(Data entries)

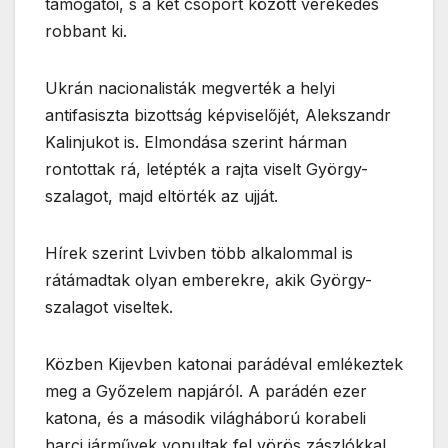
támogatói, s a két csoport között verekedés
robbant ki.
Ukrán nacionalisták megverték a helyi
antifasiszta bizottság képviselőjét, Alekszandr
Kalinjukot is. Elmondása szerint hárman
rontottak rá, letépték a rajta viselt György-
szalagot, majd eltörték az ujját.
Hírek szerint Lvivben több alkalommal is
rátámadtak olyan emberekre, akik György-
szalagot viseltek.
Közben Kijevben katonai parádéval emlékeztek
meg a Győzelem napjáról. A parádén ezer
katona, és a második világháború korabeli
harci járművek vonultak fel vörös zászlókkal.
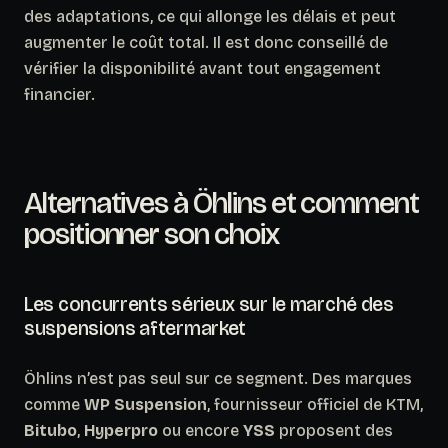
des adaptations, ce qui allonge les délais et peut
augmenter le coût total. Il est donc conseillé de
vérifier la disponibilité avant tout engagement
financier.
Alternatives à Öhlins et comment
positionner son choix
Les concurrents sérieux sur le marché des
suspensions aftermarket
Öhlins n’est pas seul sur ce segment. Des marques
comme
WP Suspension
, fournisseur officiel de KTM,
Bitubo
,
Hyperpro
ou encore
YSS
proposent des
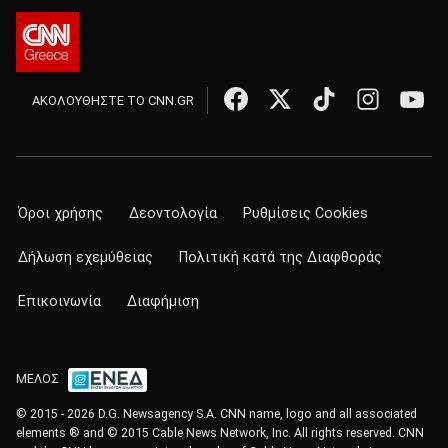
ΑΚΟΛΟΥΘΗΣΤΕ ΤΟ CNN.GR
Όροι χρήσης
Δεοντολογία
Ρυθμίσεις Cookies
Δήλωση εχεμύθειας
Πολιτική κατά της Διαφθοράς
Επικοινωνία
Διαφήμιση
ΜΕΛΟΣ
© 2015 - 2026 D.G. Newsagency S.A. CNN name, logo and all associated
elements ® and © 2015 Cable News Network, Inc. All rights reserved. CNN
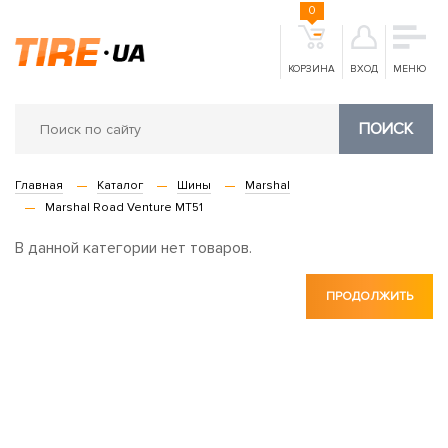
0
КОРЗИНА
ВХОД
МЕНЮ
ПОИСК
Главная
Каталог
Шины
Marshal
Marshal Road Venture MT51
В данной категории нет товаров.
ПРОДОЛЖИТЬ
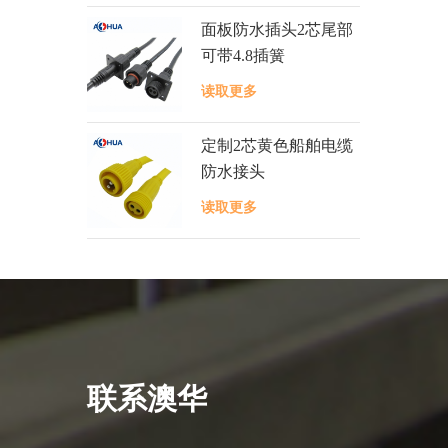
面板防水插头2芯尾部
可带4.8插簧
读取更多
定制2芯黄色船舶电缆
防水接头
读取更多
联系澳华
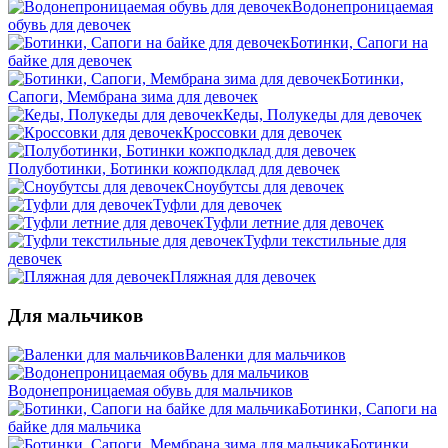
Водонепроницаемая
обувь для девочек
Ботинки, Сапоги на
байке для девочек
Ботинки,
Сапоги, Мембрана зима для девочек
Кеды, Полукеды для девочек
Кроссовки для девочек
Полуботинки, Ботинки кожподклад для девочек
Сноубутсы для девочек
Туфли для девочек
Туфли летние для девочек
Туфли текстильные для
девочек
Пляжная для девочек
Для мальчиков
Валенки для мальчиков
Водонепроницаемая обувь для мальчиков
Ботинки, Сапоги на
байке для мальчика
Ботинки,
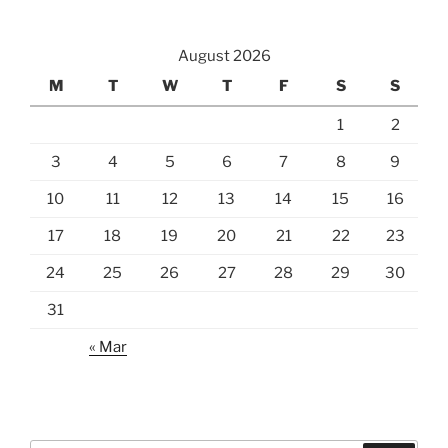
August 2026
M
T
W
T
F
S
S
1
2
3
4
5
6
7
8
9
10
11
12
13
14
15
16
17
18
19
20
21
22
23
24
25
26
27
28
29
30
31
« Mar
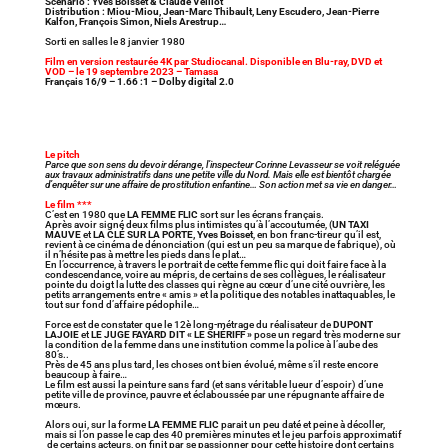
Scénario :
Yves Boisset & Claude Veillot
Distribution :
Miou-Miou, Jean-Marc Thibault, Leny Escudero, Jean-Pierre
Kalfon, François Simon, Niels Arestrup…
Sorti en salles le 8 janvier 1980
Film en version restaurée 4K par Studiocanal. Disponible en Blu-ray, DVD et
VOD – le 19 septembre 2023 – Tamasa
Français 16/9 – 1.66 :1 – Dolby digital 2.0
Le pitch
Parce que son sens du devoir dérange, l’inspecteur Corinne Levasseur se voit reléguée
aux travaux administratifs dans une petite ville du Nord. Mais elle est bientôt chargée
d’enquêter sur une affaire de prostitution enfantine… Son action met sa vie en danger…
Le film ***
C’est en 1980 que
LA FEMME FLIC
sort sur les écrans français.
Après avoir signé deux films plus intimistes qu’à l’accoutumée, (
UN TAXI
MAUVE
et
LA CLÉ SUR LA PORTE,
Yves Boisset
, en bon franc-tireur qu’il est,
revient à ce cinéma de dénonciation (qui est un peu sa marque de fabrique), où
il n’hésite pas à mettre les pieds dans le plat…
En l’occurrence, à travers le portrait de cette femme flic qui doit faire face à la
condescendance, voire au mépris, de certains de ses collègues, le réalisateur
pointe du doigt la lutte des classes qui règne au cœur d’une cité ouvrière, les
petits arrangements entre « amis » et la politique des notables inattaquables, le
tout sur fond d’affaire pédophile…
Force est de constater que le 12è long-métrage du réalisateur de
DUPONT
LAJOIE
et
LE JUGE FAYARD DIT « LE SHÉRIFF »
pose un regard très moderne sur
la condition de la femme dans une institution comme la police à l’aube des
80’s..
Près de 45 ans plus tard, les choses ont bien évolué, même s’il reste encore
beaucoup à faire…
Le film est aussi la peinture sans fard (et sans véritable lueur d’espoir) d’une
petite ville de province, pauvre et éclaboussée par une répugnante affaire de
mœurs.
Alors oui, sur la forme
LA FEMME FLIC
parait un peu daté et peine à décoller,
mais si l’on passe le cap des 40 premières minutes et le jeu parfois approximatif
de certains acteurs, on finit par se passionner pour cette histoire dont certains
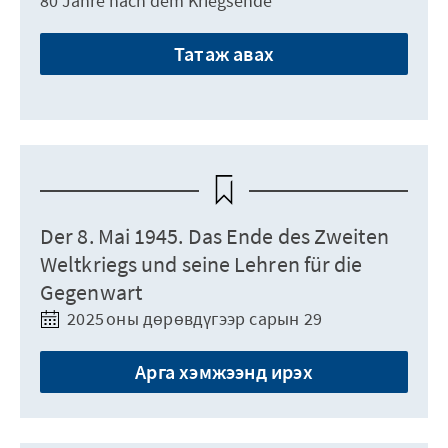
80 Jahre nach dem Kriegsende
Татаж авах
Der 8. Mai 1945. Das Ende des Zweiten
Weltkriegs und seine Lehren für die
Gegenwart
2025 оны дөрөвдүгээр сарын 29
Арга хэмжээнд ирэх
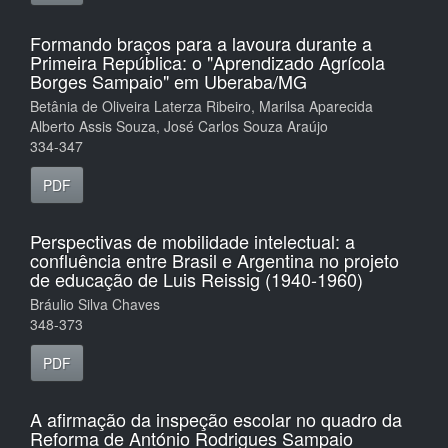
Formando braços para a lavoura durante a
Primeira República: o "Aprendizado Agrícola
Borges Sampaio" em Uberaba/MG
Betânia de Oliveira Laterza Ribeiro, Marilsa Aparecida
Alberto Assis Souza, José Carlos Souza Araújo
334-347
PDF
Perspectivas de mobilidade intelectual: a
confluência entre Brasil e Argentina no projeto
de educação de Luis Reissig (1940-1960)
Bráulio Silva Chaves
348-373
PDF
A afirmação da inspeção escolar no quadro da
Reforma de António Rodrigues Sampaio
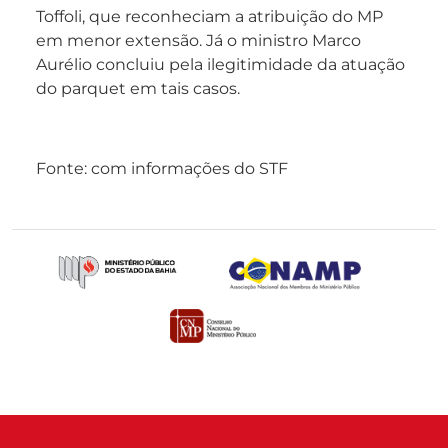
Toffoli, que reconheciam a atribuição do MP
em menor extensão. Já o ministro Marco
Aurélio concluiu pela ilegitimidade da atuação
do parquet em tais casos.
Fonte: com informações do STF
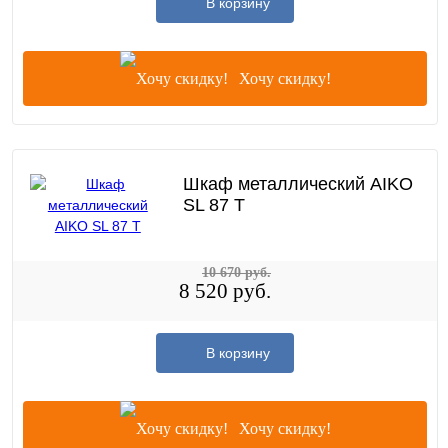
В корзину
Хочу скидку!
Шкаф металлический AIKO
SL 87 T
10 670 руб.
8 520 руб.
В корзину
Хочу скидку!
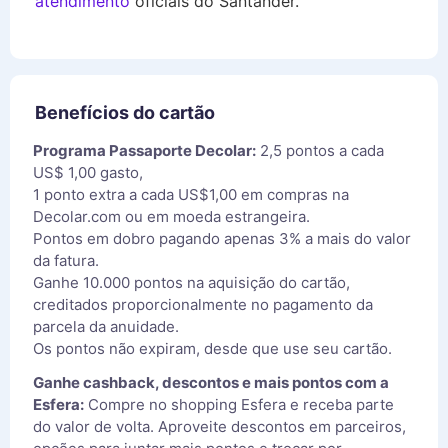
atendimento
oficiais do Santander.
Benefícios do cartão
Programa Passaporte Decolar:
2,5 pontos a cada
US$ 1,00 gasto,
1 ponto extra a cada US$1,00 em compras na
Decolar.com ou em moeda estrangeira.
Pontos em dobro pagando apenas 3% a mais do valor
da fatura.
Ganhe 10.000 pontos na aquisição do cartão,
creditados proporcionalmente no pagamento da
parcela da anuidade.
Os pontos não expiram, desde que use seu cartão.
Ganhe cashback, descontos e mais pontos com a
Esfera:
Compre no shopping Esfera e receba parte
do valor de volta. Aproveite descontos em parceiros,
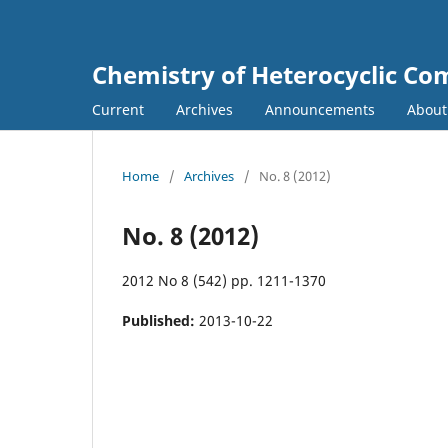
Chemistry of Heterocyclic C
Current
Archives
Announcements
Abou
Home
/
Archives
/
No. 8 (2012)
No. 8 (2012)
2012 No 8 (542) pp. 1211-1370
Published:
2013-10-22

### Written task
In copying the records above, pass over the pictures and keep every other word exactly.

### Exercise result
támogatói, s a két csoport között verekedés
robbant ki.
Ukrán nacionalisták megverték a helyi
antifasiszta bizottság képviselőjét, Alekszandr
Kalinjukot is. Elmondása szerint hárman
rontottak rá, letépték a rajta viselt György-
szalagot, majd eltörték az ujját.
Hírek szerint Lvivben több alkalommal is
rátámadtak olyan emberekre, akik György-
szalagot viseltek.
Közben Kijevben katonai parádéval emlékeztek
meg a Győzelem napjáról. A parádén ezer
katona, és a második világháború korabeli
harci járművek vonultak fel vörös zászlókkal.
des adaptations, ce qui allonge les délais et peut
augmenter le coût total. Il est donc conseillé de
vérifier la disponibilité avant tout engagement
financier.
Alternatives à Öhlins et comment
positionner son choix
Les concurrents sérieux sur le marché des
suspensions aftermarket
Öhlins n’est pas seul sur ce segment. Des marques
comme
WP Suspension
, fournisseur officiel de KTM,
Bitubo
,
Hyperpro
ou encore
YSS
proposent des
ΑΚΟΛΟΥΘΗΣΤΕ ΤΟ CNN.GR
Όροι χρήσης
Δεοντολογία
Ρυθμίσεις Cookies
Δήλωση εχεμύθειας
Πολιτική κατά της Διαφθοράς
Επικοινωνία
Διαφήμιση
ΜΕΛΟΣ
© 2015 - 2026 D.G. Newsagency S.A. CNN name, logo and all associated
elements ® and © 2015 Cable News Network, Inc. All rights reserved. CNN
0
КОРЗИНА
ВХОД
МЕНЮ
ПОИСК
Главная
Каталог
Шины
Marshal
Marshal Road Venture MT51
В данной категории нет товаров.
ПРОДОЛЖИТЬ
面板防水插头2芯尾部
可带4.8插簧
读取更多
定制2芯黄色船舶电缆
防水接头
读取更多
联系澳华
Водонепроницаемая
обувь для девочек
Ботинки, Сапоги на
байке для девочек
Ботинки,
Сапоги, Мембрана зима для девочек
Кеды, Полукеды для девочек
Кроссовки для девочек
Полуботинки, Ботинки кожподклад для девочек
Сноубутсы для девочек
Туфли для девочек
Туфли летние для девочек
Туфли текстильные для
девочек
Пляжная для девочек
Для мальчиков
Валенки для мальчиков
Водонепроницаемая обувь для мальчиков
Ботинки, Сапоги на
байке для мальчика
Ботинки,
August 2026
M
T
W
T
F
S
S
1
2
3
4
5
6
7
8
9
10
11
12
13
14
15
16
17
18
19
20
21
22
23
24
25
26
27
28
29
30
31
« Mar
Scénario :
Yves Boisset & Claude Veillot
Distribution :
Miou-Miou, Jean-Marc Thibault, Leny Escudero, Jean-Pierre
Kalfon, François Simon, Niels Arestrup…
Sorti en salles le 8 janvier 1980
Film en version restaurée 4K par Studiocanal. Disponible en Blu-ray, DVD et
VOD – le 19 septembre 2023 – Tamasa
Français 16/9 – 1.66 :1 – Dolby digital 2.0
Le pitch
Parce que son sens du devoir dérange, l’inspecteur Corinne Levasseur se voit reléguée
aux travaux administratifs dans une petite ville du Nord. Mais elle est bientôt chargée
d’enquêter sur une affaire de prostitution enfantine… Son action met sa vie en danger…
Le film ***
C’est en 1980 que
LA FEMME FLIC
sort sur les écrans français.
Après avoir signé deux films plus intimistes qu’à l’accoutumée, (
UN TAXI
MAUVE
et
LA CLÉ SUR LA PORTE,
Yves Boisset
, en bon franc-tireur qu’il est,
revient à ce cinéma de dénonciation (qui est un peu sa marque de fabrique), où
il n’hésite pas à mettre les pieds dans le plat…
En l’occurrence, à travers le portrait de cette femme flic qui doit faire face à la
condescendance, voire au mépris, de certains de ses collègues, le réalisateur
pointe du doigt la lutte des classes qui règne au cœur d’une cité ouvrière, les
petits arrangements entre « amis » et la politique des notables inattaquables, le
tout sur fond d’affaire pédophile…
Force est de constater que le 12è long-métrage du réalisateur de
DUPONT
LAJOIE
et
LE JUGE FAYARD DIT « LE SHÉRIFF »
pose un regard très moderne sur
la condition de la femme dans une institution comme la police à l’aube des
80’s..
Près de 45 ans plus tard, les choses ont bien évolué, même s’il reste encore
beaucoup à faire…
Le film est aussi la peinture sans fard (et sans véritable lueur d’espoir) d’une
petite ville de province, pauvre et éclaboussée par une répugnante affaire de
mœurs.
Alors oui, sur la forme
LA FEMME FLIC
parait un peu daté et peine à décoller,
mais si l’on passe le cap des 40 premières minutes et le jeu parfois approximatif
de certains acteurs, on finit par se passionner pour cette histoire dont certains
80 Jahre nach dem Kriegsende
Татаж авах
Der 8. Mai 1945. Das Ende des Zweiten
Weltkriegs und seine Lehren für die
Gegenwart
2025 оны дөрөвдүгээр сарын 29
Арга хэмжээнд ирэх
Formando braços para a lavoura durante a
Primeira República: o "Aprendizado Agrícola
Borges Sampaio" em Uberaba/MG
Betânia de Oliveira Laterza Ribeiro, Marilsa Aparecida
Alberto Assis Souza, José Carlos Souza Araújo
334-347
PDF
Perspectivas de mobilidade intelectual: a
confluência entre Brasil e Argentina no projeto
de educação de Luis Reissig (1940-1960)
Bráulio Silva Chaves
348-373
PDF
A afirmação da inspeção escolar no quadro da
Reforma de António Rodrigues Sampaio
Toffoli, que reconheciam a atribuição do MP
em menor extensão. Já o ministro Marco
Aurélio concluiu pela ilegitimidade da atuação
do parquet em tais casos.
Fonte: com informações do STF
В корзину
Хочу скидку!
Шкаф металлический AIKO
SL 87 T
10 670 руб.
8 520 руб.
В корзину
Хочу скидку!
atendimento
oficiais do Santander.
Benefícios do cartão
Programa Passaporte Decolar:
2,5 pontos a cada
US$ 1,00 gasto,
1 ponto extra a cada US$1,00 em compras na
Decolar.com ou em moeda estrangeira.
Pontos em dobro pagando apenas 3% a mais do valor
da fatura.
Ganhe 10.000 pontos na aquisição do cartão,
creditados proporcionalmente no pagamento da
parcela da anuidade.
Os pontos não expiram, desde que use seu cartão.
Ganhe cashback, descontos e mais pontos com a
Esfera:
Compre no shopping Esfera e receba parte
do valor de volta. Aproveite descontos em parceiros,
Chemistry of Heterocyclic C
Current
Archives
Announcements
Abou
Home
/
Archives
/
No. 8 (2012)
No. 8 (2012)
2012 No 8 (542) pp. 1211-1370
Published:
2013-10-22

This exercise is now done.